Proibir o funk é discriminar a periferia, avaliam debatedores
Publicado em 14 de setembro de 2017 às 11:59
Em debate promovido, nesta quarta-feira (13), funkeiros, parlamentares e acadêmicos discordaram unanimemente da sugestão legislativa que pretende criminalizar o funk. A discussão aconteceu na Comissão de Direitos Humanos do Senado, convocada pelo senador Romário (Pode-RJ).
O parlamentar, que é relator da proposta, reuniu os convidados para embasar seu parecer a respeito da proposta e saiu da reunião com uma certeza: Sou 100% contrário ao texto.
A posição de Romário tem como base a enxurrada de críticas que a sugestão legislativa recebeu. De preconceituosa a antidemocrática, não faltaram argumentos contrários ao texto do web designer Marcelo Alonso. Como autor da sugestão, Alonso apontou que o ritmo musical é “um crime de saúde pública contra crianças, adolescentes e a família”. Ele não quis comparecer à audiência para o debate.
Falsa cultura
A proposta, que recebeu mais de 20 mil assinaturas, deu entrada como Ideia legislativa, através do Programa e-Cidadania no Senado Federal. O texto justifica-se dizendo que o funk deve ser qualificado como uma “falsa cultura”, deve ser criminalizado porque os bailes são um meio de recrutamento utilizado por criminosos para realizar suas atividades – desde “arruaça” e venda de álcool para menores até crimes gravíssimos, como estupros coletivos e pedofilia, passando por consumo de drogas ilícitas, roubos e sequestros.

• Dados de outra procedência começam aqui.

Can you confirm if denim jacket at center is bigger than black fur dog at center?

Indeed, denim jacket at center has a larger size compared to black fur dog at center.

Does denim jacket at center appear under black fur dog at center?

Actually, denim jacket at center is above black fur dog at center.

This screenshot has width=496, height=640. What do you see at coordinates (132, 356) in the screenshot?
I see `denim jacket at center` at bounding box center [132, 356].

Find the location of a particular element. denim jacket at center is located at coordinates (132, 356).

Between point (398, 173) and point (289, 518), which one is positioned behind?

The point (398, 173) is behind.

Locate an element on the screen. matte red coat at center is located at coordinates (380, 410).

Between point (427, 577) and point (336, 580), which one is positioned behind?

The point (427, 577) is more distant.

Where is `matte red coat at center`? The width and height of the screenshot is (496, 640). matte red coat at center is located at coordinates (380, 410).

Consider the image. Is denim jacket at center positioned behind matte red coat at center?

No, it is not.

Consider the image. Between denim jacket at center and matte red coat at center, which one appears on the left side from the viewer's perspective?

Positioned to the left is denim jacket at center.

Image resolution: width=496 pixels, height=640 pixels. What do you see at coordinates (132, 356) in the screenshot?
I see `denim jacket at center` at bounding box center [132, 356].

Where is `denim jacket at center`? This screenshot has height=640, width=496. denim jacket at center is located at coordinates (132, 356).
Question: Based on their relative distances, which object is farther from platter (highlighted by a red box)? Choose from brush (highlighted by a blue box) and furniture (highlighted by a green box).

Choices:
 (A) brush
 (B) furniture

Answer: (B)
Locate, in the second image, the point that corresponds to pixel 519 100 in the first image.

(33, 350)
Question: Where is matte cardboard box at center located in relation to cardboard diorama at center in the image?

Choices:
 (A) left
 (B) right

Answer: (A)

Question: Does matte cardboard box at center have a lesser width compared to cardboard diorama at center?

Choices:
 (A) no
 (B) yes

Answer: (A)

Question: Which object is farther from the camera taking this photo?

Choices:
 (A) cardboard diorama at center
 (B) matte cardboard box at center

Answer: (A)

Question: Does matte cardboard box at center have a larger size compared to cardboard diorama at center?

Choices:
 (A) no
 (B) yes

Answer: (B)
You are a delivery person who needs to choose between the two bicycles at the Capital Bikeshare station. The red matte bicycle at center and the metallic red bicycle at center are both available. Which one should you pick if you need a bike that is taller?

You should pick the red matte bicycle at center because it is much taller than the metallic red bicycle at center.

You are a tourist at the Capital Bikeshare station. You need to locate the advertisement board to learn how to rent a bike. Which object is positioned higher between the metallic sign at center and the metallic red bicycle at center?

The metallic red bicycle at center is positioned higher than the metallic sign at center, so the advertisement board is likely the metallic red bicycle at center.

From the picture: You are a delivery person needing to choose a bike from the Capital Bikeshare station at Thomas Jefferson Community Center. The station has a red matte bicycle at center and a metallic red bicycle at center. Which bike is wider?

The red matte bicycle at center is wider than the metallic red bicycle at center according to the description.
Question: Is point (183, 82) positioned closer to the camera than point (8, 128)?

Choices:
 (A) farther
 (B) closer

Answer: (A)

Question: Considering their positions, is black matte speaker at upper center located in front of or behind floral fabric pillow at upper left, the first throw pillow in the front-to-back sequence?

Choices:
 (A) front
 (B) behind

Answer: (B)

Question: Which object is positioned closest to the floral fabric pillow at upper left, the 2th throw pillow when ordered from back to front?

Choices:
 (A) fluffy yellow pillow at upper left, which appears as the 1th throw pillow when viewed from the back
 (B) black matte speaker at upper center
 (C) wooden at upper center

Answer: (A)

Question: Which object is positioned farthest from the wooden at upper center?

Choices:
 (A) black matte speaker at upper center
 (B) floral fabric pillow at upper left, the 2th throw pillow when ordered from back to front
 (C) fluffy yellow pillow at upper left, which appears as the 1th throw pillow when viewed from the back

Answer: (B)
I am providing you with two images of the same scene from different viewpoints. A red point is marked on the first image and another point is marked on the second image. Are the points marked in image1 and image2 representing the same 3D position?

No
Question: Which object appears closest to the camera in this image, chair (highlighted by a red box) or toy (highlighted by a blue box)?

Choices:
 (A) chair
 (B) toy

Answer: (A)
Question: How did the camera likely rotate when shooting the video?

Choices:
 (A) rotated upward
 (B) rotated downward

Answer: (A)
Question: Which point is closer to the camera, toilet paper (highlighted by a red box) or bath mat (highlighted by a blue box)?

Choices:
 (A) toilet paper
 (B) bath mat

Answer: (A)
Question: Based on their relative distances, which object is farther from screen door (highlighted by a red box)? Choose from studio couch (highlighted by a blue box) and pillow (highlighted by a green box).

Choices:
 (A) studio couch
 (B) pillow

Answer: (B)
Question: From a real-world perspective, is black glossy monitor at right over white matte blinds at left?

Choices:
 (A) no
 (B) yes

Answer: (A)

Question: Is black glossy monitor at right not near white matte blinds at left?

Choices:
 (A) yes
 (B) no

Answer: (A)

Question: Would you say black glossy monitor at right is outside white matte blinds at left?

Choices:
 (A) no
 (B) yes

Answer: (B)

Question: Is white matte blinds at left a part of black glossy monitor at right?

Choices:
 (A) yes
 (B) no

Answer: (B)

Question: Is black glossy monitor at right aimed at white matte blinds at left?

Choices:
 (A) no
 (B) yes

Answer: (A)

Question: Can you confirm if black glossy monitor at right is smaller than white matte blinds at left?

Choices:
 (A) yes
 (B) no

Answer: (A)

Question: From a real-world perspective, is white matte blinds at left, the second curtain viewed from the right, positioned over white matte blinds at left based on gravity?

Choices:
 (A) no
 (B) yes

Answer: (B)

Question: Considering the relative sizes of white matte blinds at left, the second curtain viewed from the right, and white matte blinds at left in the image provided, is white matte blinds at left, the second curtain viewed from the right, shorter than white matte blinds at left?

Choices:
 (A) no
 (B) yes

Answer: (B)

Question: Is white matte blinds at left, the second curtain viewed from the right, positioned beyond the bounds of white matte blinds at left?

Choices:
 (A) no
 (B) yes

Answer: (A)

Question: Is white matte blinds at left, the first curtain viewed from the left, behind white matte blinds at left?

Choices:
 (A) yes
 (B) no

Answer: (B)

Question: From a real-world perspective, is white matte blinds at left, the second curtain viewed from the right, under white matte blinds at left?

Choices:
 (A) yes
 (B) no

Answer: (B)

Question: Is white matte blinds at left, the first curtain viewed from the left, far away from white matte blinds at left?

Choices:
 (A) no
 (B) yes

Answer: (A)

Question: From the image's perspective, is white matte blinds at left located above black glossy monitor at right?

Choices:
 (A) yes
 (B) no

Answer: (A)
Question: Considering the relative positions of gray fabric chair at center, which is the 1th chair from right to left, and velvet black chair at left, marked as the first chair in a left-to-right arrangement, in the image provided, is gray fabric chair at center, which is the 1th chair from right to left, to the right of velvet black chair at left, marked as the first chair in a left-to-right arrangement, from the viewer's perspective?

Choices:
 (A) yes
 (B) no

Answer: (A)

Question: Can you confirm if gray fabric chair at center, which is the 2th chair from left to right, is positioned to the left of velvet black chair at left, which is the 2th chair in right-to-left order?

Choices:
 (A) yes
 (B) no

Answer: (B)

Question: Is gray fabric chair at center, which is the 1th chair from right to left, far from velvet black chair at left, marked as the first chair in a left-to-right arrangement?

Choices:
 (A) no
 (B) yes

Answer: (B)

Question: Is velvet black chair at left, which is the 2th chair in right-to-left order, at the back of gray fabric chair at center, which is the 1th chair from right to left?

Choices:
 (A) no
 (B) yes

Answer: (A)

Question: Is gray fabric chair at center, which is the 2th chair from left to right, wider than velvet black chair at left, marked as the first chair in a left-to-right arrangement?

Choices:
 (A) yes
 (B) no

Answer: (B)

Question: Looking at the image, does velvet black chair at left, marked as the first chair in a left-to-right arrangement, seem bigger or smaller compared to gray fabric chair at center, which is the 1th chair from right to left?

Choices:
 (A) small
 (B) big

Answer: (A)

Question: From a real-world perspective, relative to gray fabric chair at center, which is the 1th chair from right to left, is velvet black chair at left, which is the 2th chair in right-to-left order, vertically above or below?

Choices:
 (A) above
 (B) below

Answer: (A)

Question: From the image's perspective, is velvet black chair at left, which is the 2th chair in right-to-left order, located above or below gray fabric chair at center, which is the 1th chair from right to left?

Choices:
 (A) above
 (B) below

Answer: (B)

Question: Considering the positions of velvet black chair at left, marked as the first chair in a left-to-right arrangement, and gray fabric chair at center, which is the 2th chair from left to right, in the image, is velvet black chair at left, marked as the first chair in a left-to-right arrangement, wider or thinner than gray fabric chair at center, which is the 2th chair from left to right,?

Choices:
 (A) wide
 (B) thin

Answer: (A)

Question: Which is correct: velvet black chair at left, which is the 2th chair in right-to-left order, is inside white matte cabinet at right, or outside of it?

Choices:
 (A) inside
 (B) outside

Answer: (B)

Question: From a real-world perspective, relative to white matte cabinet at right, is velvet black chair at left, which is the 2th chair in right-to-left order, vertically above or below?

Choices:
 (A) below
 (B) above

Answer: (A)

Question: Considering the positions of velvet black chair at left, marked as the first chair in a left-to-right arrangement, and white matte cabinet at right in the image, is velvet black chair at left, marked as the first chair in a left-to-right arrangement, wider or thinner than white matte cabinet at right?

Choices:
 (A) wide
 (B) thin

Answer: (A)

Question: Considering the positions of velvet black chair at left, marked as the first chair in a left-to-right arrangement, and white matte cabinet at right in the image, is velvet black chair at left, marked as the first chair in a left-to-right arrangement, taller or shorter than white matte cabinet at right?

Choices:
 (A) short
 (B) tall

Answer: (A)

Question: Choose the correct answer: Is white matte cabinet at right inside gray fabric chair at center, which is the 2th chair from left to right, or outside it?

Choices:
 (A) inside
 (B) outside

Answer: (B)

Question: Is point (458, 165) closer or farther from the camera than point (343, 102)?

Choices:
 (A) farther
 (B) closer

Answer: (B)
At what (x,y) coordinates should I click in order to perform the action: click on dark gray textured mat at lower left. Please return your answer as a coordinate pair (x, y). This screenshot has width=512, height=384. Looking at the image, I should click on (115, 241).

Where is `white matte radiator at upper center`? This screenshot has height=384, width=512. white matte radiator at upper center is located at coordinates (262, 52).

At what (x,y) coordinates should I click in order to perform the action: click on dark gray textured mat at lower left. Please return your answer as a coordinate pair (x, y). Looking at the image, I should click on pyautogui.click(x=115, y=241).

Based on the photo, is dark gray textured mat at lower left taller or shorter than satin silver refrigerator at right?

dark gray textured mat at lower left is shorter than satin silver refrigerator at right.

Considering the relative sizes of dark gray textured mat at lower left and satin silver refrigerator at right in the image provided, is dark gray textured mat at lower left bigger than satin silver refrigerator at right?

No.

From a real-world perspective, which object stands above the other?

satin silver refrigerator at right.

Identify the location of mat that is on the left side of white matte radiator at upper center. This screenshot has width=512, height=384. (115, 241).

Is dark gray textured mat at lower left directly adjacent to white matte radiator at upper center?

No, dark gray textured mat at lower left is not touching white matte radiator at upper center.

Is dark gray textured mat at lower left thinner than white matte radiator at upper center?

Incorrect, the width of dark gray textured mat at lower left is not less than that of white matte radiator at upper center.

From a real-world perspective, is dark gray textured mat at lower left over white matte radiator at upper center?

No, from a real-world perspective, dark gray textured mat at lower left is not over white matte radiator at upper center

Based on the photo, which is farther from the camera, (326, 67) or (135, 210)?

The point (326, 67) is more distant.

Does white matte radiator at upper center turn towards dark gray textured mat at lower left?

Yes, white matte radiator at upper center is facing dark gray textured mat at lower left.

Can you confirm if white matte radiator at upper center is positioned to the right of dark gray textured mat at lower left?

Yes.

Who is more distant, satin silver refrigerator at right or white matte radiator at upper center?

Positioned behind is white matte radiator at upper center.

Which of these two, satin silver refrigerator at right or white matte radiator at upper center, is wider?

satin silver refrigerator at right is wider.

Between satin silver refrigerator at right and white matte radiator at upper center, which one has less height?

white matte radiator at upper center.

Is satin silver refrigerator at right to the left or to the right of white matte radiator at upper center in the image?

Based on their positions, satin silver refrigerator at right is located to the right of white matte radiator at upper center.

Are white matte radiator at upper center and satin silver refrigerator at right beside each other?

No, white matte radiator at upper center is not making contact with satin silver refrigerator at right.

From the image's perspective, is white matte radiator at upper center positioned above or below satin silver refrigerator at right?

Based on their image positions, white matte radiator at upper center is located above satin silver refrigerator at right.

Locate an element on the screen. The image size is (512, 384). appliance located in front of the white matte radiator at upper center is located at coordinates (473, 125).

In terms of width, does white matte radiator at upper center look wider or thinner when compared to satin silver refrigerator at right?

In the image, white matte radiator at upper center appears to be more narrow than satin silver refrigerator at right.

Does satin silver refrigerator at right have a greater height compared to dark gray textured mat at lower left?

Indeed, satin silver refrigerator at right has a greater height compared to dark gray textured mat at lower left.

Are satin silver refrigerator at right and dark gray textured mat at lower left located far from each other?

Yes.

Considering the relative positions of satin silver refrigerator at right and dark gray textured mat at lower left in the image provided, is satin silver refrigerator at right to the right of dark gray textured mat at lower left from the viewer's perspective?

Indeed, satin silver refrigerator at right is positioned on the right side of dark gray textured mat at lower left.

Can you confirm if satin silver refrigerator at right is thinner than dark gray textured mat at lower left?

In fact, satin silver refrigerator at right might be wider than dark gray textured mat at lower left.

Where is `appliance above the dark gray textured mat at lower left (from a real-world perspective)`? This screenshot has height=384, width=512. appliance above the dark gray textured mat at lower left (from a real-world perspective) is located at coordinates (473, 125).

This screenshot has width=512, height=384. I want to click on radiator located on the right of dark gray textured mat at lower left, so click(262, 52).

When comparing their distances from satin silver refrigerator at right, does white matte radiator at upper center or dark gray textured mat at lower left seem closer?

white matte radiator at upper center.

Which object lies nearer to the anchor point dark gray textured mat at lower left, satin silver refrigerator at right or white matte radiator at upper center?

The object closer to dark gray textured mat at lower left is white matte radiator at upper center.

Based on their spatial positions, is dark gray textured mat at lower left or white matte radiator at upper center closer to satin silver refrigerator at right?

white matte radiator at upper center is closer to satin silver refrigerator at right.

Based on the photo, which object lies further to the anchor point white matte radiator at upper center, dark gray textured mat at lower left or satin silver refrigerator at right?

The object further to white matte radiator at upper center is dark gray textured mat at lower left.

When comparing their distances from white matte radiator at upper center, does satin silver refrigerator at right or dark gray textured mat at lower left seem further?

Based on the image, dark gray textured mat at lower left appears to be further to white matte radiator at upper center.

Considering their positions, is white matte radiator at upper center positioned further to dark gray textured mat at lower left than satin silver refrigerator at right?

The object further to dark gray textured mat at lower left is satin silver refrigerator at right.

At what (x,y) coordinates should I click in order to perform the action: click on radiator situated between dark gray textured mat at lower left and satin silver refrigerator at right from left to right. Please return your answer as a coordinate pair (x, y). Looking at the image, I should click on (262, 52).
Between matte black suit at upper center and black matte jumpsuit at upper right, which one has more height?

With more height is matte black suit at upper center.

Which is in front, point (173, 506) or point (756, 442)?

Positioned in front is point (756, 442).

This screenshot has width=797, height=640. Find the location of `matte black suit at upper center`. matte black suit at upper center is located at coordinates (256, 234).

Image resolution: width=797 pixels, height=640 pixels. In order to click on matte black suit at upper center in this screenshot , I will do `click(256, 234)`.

Argumentos rebatidos por Romário. “Entendo que é preciso ter muito cuidado para não aderirmos cegamente ao preconceito. Dizer que o funk é uma falsa cultura supõe que tenhamos uma resposta clara à questão sobre o que seria uma verdadeira cultura”, ponderou. O parlamentar também lembrou que as condutas criminosas atribuídas ao funk já estão tipificadas no Código Penal, tais como o tráfico de drogas, porte de armas, exploração sexual e estupro e devem ser combatidas com o rigor da lei.
A antropóloga Mylene Mizrahi também desqualificou o argumento de que o ritmo musical faz apologia ao crime. Para a acadêmica, o funk funciona como espaço de afirmação de múltiplas diferenças. “Faz-se discurso machista, faz-se discurso feminista, faz-se afirmação de identidade trans, louva-se a Deus e louva-se ao bandido”, observou.
Democracia
Uma das principais críticas à sugestão legislativa é a de seu caráter antidemocrático. Para Mylene Mizrahi, o funk é uma manifestação cultural e a cultura não pode ser controlada, a não ser em Estado de exceção, quando o governo cerceia direitos individuais. “Perseguir um ritmo, seus músicos e usufruidores, nem um Estado militar propôs tal coisa. O que querem de fato é não viver em democracia, é rasgar a Constituição e ferir um direito individual”, afirma a antropóloga.
Realidade cruel
Para o cantor MC Koringa, as letras de funk retratam a realidade de jovens que moram em comunidades carentes, uma vida bem diferente do glamour retratado pela televisão. “O crime por si ele já existe. As leis existem para penalizar esses crimes existentes. Restringir o funk é eximir-se da culpa de uma realidade”, declarou o MC.
O cantor e compositor do famoso “Rap da Silva” da década de 90, MC Bob Rum enxerga no funk uma oportunidade de mudar a realidade de jovens de periferia, assim como aconteceu com ele. “Acho que se não fosse a oportunidade que a música funk me deu, com certeza eu não teria como abrir o leque para outros sonhos e conquistas”, confidenciou o compositor.
Também participaram do debate o representante da Secretaria Nacional da Juventude, Bruno Ramos e o presidente do Conselho Nacional da Juventude (CONJUVE), Andreson Pavim.
Romário deve entregar seu relatório contrário à proposição na comissão nos próximos dias. Em caso de aprovação do texto do parlamentar, a proposta de criminalização do funk será arquivada.